Gas Grill Smoking Option
Don’t worry you gas grillers we got you covered too. If you can shut down the flame on a third or half of your gas grill, you can smoke like a pro. Take a handful of hickory wood chips and place them in a sealed foil pouch. Cut slits in the top of the pouch to allow the smoke to come out. Then place the pouch near one of the lit flame bars. You’ll need to place the pork shoulder in the non-lit zone to keep it from burning up. You will have to use 3-4 pouches for the two-hour-plus smoke fest.
After smoking the pork shoulder, it’s time to place it in your Crock-Pot. Set the Crock to low and let it cook overnight. You will wake to a house that smells like a BBQ joint, not a bad way to start your day! In the morning shut down the Crock and remove the pork shoulder to allow it to cool. Once the juices have cooled, drain them into some glass jars. I suggest empty pasta sauce jars, they work great. Do not pour the pork juices down your drain as it will cause you plumbing problems later.
Pulling The Pork
After the pork shoulder has cooled, begin to pull it into chunks or strips. Return it to your Crock-Pot on low and add your favorite BBQ sauce. Be gentle with the pork when stirring as you don’t want to shred it. Once it’s warmed through, it’s ready to serve. You can use any kind of buns that you like, but pulled pork is extra good on Hawaiian rolls.
Tater Tots are the most decadent form of fried potatoes ever created. They are even better with a sprinkle of Lawry’s Seasoning Salt after coming out of the deep fryer. For those of you that do not have a deep fryer or a small Fry Daddy, Tots can also be baked in the oven. This is definitely more convenient but fried tots flavor versus baked tots flavor wins hands down every time.
Tots come in many varieties in the frozen food section of your grocery store. They are known by many names from tots, to buds, to puffs, and crowns. Whichever type you can find will be wonderful for your guests!
Tater Tots take very little time in the oven and even less time to deep fry. Try and save them until just before serving so they are hot and fresh. Add on the sprinkle of Lawry’s when they are just out of the oven or fryer too. Your tailgate guests will appreciate the extra flavor as they dig into one of their favorite childhood treats! Serve them with ketchup or ranch dressing for more dipping decadence.
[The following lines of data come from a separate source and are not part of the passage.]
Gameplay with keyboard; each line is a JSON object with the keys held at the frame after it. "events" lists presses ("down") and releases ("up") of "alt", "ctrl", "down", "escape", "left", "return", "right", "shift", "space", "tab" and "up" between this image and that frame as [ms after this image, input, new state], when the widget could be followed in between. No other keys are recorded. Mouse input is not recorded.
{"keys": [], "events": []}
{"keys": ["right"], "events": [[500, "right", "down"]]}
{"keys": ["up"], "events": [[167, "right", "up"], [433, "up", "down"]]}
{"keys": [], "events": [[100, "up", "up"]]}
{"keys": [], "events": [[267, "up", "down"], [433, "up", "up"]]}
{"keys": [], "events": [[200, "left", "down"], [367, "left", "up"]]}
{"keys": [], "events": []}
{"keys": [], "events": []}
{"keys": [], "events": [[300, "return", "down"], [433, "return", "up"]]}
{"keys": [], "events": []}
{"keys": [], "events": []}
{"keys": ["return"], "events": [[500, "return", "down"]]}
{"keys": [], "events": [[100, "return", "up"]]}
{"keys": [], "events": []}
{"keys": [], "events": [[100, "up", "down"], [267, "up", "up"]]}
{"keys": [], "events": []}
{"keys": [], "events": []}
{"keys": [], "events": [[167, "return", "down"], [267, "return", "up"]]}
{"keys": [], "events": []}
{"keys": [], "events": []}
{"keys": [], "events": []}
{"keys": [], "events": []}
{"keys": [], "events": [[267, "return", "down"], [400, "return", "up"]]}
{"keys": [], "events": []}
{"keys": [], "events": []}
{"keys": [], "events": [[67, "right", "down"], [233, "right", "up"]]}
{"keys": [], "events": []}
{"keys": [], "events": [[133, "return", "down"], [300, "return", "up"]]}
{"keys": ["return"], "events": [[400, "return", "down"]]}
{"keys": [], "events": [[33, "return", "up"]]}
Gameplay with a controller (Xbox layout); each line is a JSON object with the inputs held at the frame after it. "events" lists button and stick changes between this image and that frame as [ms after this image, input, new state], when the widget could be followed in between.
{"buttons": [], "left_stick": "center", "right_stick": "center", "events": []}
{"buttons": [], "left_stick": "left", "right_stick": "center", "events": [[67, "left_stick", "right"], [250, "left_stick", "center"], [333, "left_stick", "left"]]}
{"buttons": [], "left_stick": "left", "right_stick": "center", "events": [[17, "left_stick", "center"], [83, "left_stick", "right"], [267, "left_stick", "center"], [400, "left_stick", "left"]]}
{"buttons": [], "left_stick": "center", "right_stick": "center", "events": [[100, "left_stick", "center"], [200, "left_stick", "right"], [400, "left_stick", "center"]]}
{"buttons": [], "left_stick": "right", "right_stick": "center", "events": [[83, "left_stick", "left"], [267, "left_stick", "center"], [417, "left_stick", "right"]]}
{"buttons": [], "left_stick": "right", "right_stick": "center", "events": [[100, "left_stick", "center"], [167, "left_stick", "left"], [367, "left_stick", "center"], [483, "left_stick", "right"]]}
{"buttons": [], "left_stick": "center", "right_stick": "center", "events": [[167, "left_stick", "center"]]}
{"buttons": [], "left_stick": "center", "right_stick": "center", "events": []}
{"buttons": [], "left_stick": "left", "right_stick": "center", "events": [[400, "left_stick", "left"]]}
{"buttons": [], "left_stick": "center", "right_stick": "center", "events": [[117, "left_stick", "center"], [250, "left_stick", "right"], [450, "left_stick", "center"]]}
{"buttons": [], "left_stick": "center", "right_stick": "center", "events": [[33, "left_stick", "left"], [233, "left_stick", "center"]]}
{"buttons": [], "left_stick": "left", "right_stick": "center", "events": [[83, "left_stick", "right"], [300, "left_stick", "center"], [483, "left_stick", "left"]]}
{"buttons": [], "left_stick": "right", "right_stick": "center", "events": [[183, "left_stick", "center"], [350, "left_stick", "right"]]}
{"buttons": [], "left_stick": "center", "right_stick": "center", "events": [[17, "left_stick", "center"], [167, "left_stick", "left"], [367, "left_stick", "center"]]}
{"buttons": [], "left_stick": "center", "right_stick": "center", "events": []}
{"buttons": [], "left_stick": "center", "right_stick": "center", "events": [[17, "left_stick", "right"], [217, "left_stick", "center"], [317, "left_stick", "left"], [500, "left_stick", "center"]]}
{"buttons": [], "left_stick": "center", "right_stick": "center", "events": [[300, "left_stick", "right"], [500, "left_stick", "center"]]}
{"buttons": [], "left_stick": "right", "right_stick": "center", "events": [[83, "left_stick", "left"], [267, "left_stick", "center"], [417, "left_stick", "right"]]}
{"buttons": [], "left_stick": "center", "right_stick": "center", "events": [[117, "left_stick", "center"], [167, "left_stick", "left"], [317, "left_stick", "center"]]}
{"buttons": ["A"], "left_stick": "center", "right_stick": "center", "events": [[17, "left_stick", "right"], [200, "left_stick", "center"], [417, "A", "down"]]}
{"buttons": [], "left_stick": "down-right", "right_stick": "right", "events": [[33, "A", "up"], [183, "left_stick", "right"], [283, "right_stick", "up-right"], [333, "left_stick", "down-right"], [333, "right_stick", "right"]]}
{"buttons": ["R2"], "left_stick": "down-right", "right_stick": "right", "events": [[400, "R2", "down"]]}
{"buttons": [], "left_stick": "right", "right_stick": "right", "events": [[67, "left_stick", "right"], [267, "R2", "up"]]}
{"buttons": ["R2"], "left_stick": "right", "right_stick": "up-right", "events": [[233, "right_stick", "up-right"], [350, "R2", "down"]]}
Baked beans are an incredibly tasty side dish. You can simply buy them in the can and warm them up on your stove if you choose. What we have here is a way to make your baked beans even more delicious.
You’ll need several cans of your favorite baked beans, but the Bush’s “Boston Recipe” works best. You also need 5-6 slices of bacon cut into small squares, a small chopped red onion, brown sugar, and honey. Take a Corningware dish or sturdy foil pan and place the beans on the bottom. Sprinkle the chopped red onion across the top of the beans, then add the bacon almost covering the beans. Spread out a thin layer of brown sugar and then drizzle the honey across the top.
Cover the pan with foil and bake at 275 degrees Fahrenheit for two hours. Uncover the pan and bake for an additional one hour. Right before serving give the beans a good stir to mix in all the flavors. You and your guests will notice the taste difference immediately. These are some bodacious baked beans that will wow your guests along with the Tots and Pulled Pork!